(Collected data entries)
******************************
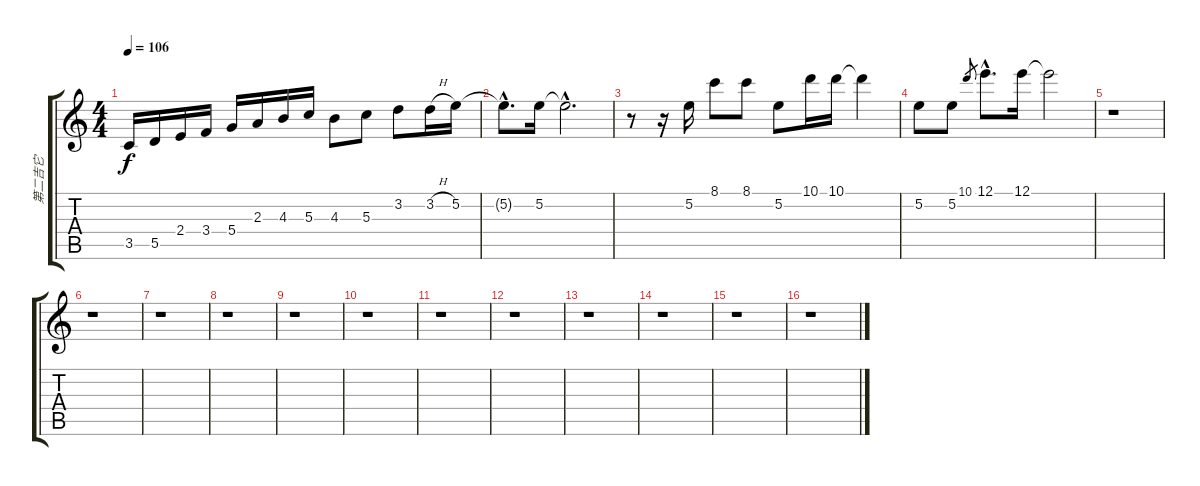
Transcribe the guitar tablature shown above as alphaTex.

\track ("第二吉它" "第二吉它") {instrument acousticguitarsteel}
\staff {score tabs}
\tuning (E4 B3 G3 D3 A2 E2) {hide}
\ts (4 4)
\tempo 106
\clef g2
\ks c
3.5.16{dy f} 5.5.16 2.4.16 3.4.16 5.4.16 2.3.16 4.3.16 5.3.16 4.3.8 5.3.8 3.2.8 3.2{h}.16 5.2.16 |
5.2{hac t}.8{d} 5.2.16 5.2{hac t}.2{d} |
r.8 r.16 5.2.16 8.1.8 8.1.8 5.2.8 10.1.16 10.1.16 10.1{t}.4 |
5.2.8 5.2.8 10.1.8{gr} 12.1{hac}.8{d} 12.1.16 12.1{t}.2 |
r.1 |
r.1 |
r.1 |
r.1 |
r.1 |
r.1 |
r.1 |
r.1 |
r.1 |
r.1 |
r.1 |
r.1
******************************
[What you need to do] Convert every line of the data above into a JSON list of strings, one string per line, omitting blank lines. Leave the pictures out of the answer.

[Answer to the problem]
[
  "Transcribe the guitar tablature shown above as alphaTex.",
  "\\track (\"第二吉它\" \"第二吉它\") {instrument acousticguitarsteel}",
  "\\staff {score tabs}",
  "\\tuning (E4 B3 G3 D3 A2 E2) {hide}",
  "\\ts (4 4)",
  "\\tempo 106",
  "\\clef g2",
  "\\ks c",
  "3.5.16{dy f} 5.5.16 2.4.16 3.4.16 5.4.16 2.3.16 4.3.16 5.3.16 4.3.8 5.3.8 3.2.8 3.2{h}.16 5.2.16 |",
  "5.2{hac t}.8{d} 5.2.16 5.2{hac t}.2{d} |",
  "r.8 r.16 5.2.16 8.1.8 8.1.8 5.2.8 10.1.16 10.1.16 10.1{t}.4 |",
  "5.2.8 5.2.8 10.1.8{gr} 12.1{hac}.8{d} 12.1.16 12.1{t}.2 |",
  "r.1 |",
  "r.1 |",
  "r.1 |",
  "r.1 |",
  "r.1 |",
  "r.1 |",
  "r.1 |",
  "r.1 |",
  "r.1 |",
  "r.1 |",
  "r.1 |",
  "r.1"
]